Je lui aurais bien envoyé le reste de mon chocolat à la figure, mais j’étais déjà en retard pour un cours idiot qu’on appelait initiation à la philosophie. Je rejoignis Octavia dans une petite salle qui rassemblait des élèves de toutes les premières du lycée. Pas le meilleur mélange, soit dit en passant.

Le professeur s’appelait monsieur Dumatin, un nom amusant comme il s’en faisait beaucoup dans cet établissement. Il était gentil, trop gentil, et manquait cruellement de charisme. Un point sur lequel Octavia et lui se comprenaient, et qui lui portait souvent préjudice. Ce jour-là en particulier.

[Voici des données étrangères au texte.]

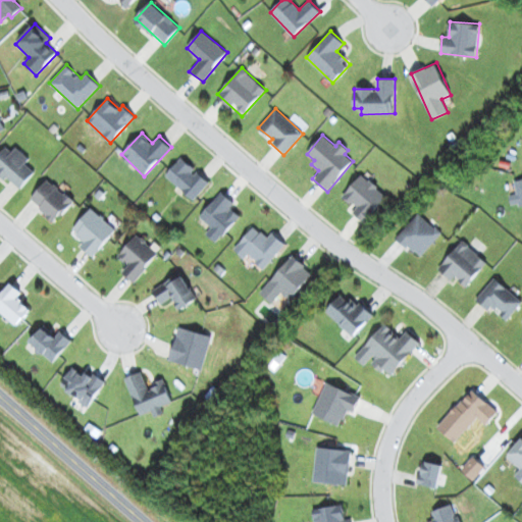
[(8,143),(0,152),(0,172),(19,190),(35,171),(25,163),(29,160),(8,143)]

Alors que des avions volaient dans la salle, il parlait toujours de son calme olympien, faisant mine de ne rien remarquer. Puis l’un d’entre eux heurta la craie qu’il tenait dans la main. Sans plus d’agitation, il se retourna, puis déclara le plus sérieusement du monde :

- Vous, tous, allez au diable.

Et il poursuivit son cours jusqu’à la sonnerie.